══ MATERIAL FOR THIS EXERCISE ══

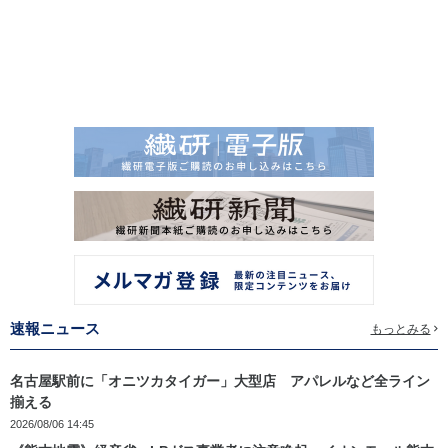
速報ニュース
もっとみる
名古屋駅前に「オニツカタイガー」大型店 アパレルなど全ライン
揃える
2026/08/06 14:45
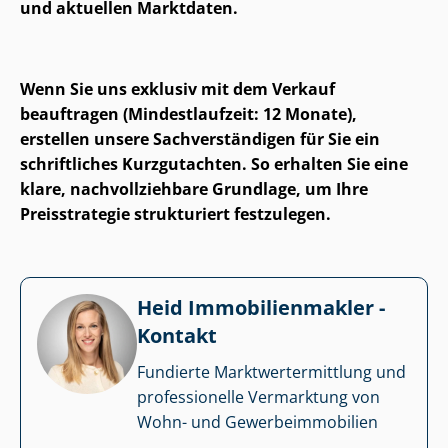
und aktuellen Marktdaten.
Wenn Sie uns exklusiv mit dem Verkauf
beauftragen (Mindestlaufzeit: 12 Monate),
erstellen unsere Sach­ver­stän­di­gen für Sie ein
schriftliches Kurzgutachten. So erhalten Sie eine
klare, nach­voll­zieh­ba­re Grundlage, um Ihre
Preisstrategie strukturiert festzulegen.
Heid Im­mo­bi­li­en­mak­ler -
Kontakt
Fundierte Markt­wert­ermitt­lung und
professionelle Vermarktung von
Wohn- und Ge­wer­be­im­mo­bi­li­en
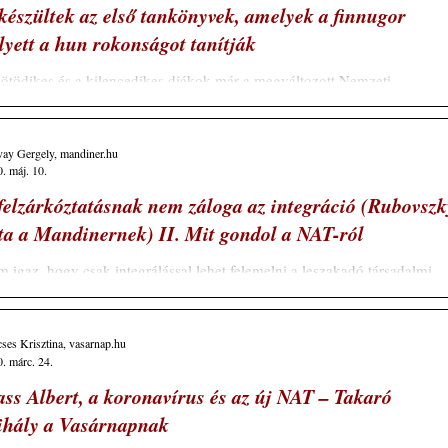
készültek az első tankönyvek, amelyek a finnugor
lyett a hun rokonságot tanítják
ötödikes és a kilencedikes diákok már a megváltozott Nemzeti
ptanterv szerint írt történelemkönyvekből tanulhatnak. Ezek a...
vay Gergely, mandiner.hu
. máj. 10.
felzárkóztatásnak nem záloga az integráció (Rubovszk
ta a Mandinernek) II. Mit gondol a NAT-ról
 igaz, hogy csak integrálással lehet felemelni a leszakadó társadalmi
egeket Rubovszky Rita, az integrált óvodát működtető Patrona...
ses Krisztina, vasarnap.hu
. márc. 24.
ss Albert, a koronavírus és az új NAT – Takaró
hály a Vasárnapnak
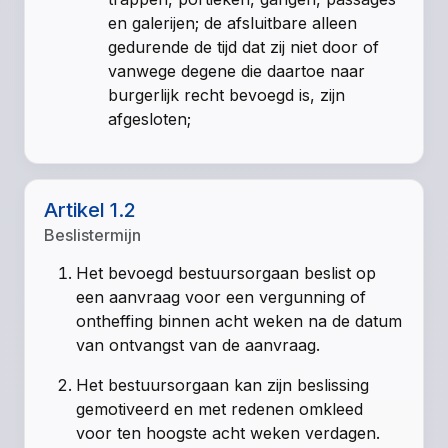
en galerijen; de afsluitbare alleen
gedurende de tijd dat zij niet door of
vanwege degene die daartoe naar
burgerlijk recht bevoegd is, zijn
afgesloten;
Artikel 1.2
Beslistermijn
Het bevoegd bestuursorgaan beslist op
een aanvraag voor een vergunning of
ontheffing binnen acht weken na de datum
van ontvangst van de aanvraag.
Het bestuursorgaan kan zijn beslissing
gemotiveerd en met redenen omkleed
voor ten hoogste acht weken verdagen.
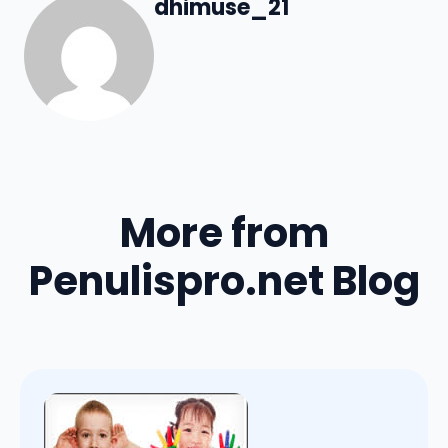
dhimuse_21
More from
Penulispro.net Blog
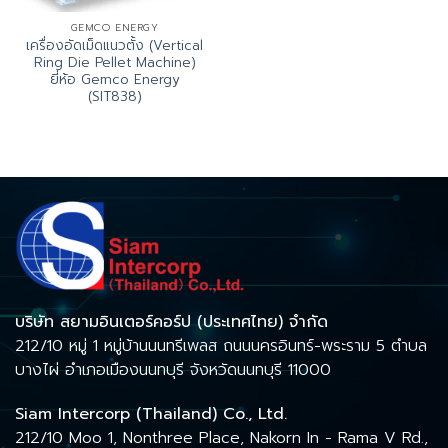
GEMCO ENERGY
เครื่องอัดเม็ดแนวตั้ง (Vertical
Ring Die Pellet Machine)
ยี่ห้อ Gemco Energy
(SIT838)
บริษัท สยามอินเตอร์คอร์ป (ประเทศไทย) จำกัด
212/10 หมู่ 1 หมู่บ้านนนทรีเพลส ถนนนครอินทร์-พระราม 5 ตำบล
บางไผ่ อำเภอเมืองนนทบุรี จังหวัดนนทบุรี 11000
Siam Intercorp (Thailand) Co., Ltd.
212/10 Moo 1, Nonthree Place, Nakorn In - Rama V Rd.,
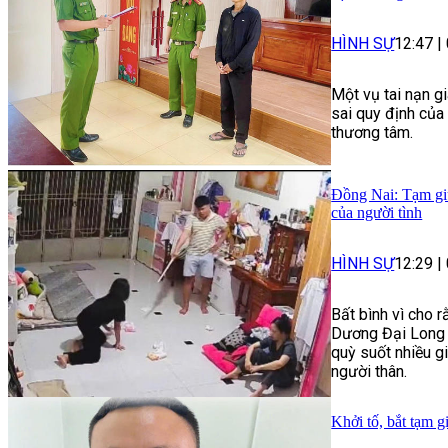
HÌNH SỰ
12:47
|
Một vụ tai nạn g
sai quy định của
thương tâm.
Đồng Nai: Tạm giữ
của người tình
HÌNH SỰ
12:29
|
Bất bình vì cho r
Dương Đại Long 
quỳ suốt nhiều g
người thân.
Khởi tố, bắt tạm g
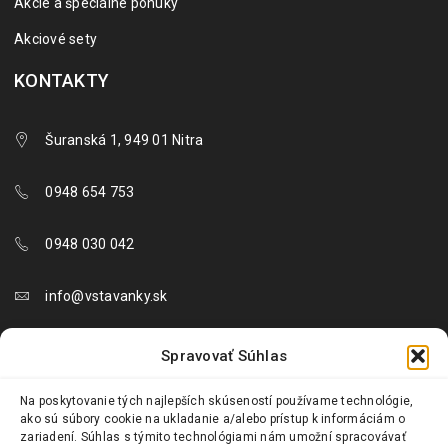
Akcie a špeciálne ponuky
Akciové sety
KONTAKTY
Šuranská 1, 949 01 Nitra
0948 654 753
0948 030 042
info@vstavanky.sk
objednavky@vstavanky.sk
Spravovať Súhlas
reklamacie@vstavanky.sk
Na poskytovanie tých najlepších skúseností používame technológie,
ako sú súbory cookie na ukladanie a/alebo prístup k informáciám o
zariadení. Súhlas s týmito technológiami nám umožní spracovávať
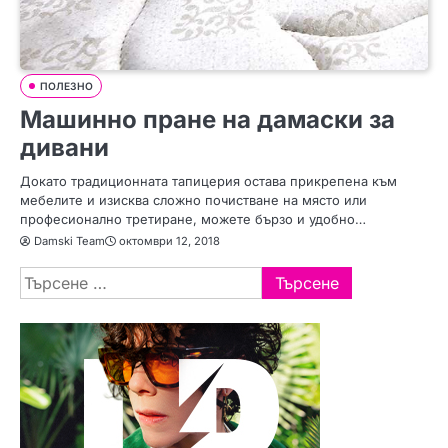
ПОЛЕЗНО
Машинно пране на дамаски за
дивани
Докато традиционната тапицерия остава прикрепена към
мебелите и изисква сложно почистване на място или
професионално третиране, можете бързо и удобно…
Damski Team
октомври 12, 2018
Търсене
за:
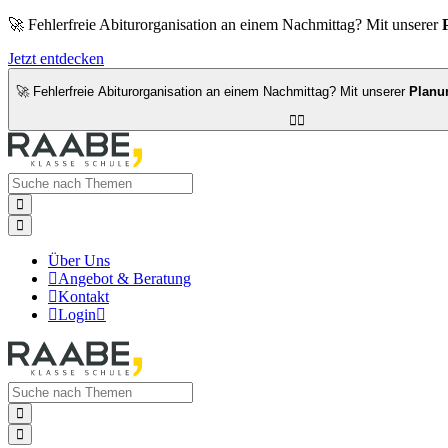
🚀 Fehlerfreie Abiturorganisation an einem Nachmittag? Mit unserer
Jetzt entdecken
🚀 Fehlerfreie Abiturorganisation an einem Nachmittag? Mit unserer
Planu




Über Uns

Angebot & Beratung

Kontakt

Login




═══

• HOW TO COMPLETE THIS TASK:
Please transcribe exactly the lines from the start of the records through the line containing "บริษัท สยามอินเตอร์คอร์ป (ประเทศไทย) จำกัด", leaving the pictures out.

• ANSWER TO THIS EXERCISE:
速報ニュース
もっとみる
名古屋駅前に「オニツカタイガー」大型店 アパレルなど全ライン
揃える
2026/08/06 14:45
und aktuellen Marktdaten.
Wenn Sie uns exklusiv mit dem Verkauf
beauftragen (Mindestlaufzeit: 12 Monate),
erstellen unsere Sach­ver­stän­di­gen für Sie ein
schriftliches Kurzgutachten. So erhalten Sie eine
klare, nach­voll­zieh­ba­re Grundlage, um Ihre
Preisstrategie strukturiert festzulegen.
Heid Im­mo­bi­li­en­mak­ler -
Kontakt
Fundierte Markt­wert­ermitt­lung und
professionelle Vermarktung von
Wohn- und Ge­wer­be­im­mo­bi­li­en
készültek az első tankönyvek, amelyek a finnugor
lyett a hun rokonságot tanítják
ötödikes és a kilencedikes diákok már a megváltozott Nemzeti
ptanterv szerint írt történelemkönyvekből tanulhatnak. Ezek a...
vay Gergely, mandiner.hu
. máj. 10.
felzárkóztatásnak nem záloga az integráció (Rubovszk
ta a Mandinernek) II. Mit gondol a NAT-ról
 igaz, hogy csak integrálással lehet felemelni a leszakadó társadalmi
egeket Rubovszky Rita, az integrált óvodát működtető Patrona...
ses Krisztina, vasarnap.hu
. márc. 24.
ss Albert, a koronavírus és az új NAT – Takaró
hály a Vasárnapnak
en galerijen; de afsluitbare alleen
gedurende de tijd dat zij niet door of
vanwege degene die daartoe naar
burgerlijk recht bevoegd is, zijn
afgesloten;
Artikel 1.2
Beslistermijn
Het bevoegd bestuursorgaan beslist op
een aanvraag voor een vergunning of
ontheffing binnen acht weken na de datum
van ontvangst van de aanvraag.
Het bestuursorgaan kan zijn beslissing
gemotiveerd en met redenen omkleed
voor ten hoogste acht weken verdagen.
dhimuse_21
More from
Penulispro.net Blog
GEMCO ENERGY
เครื่องอัดเม็ดแนวตั้ง (Vertical
Ring Die Pellet Machine)
ยี่ห้อ Gemco Energy
(SIT838)
บริษัท สยามอินเตอร์คอร์ป (ประเทศไทย) จำกัด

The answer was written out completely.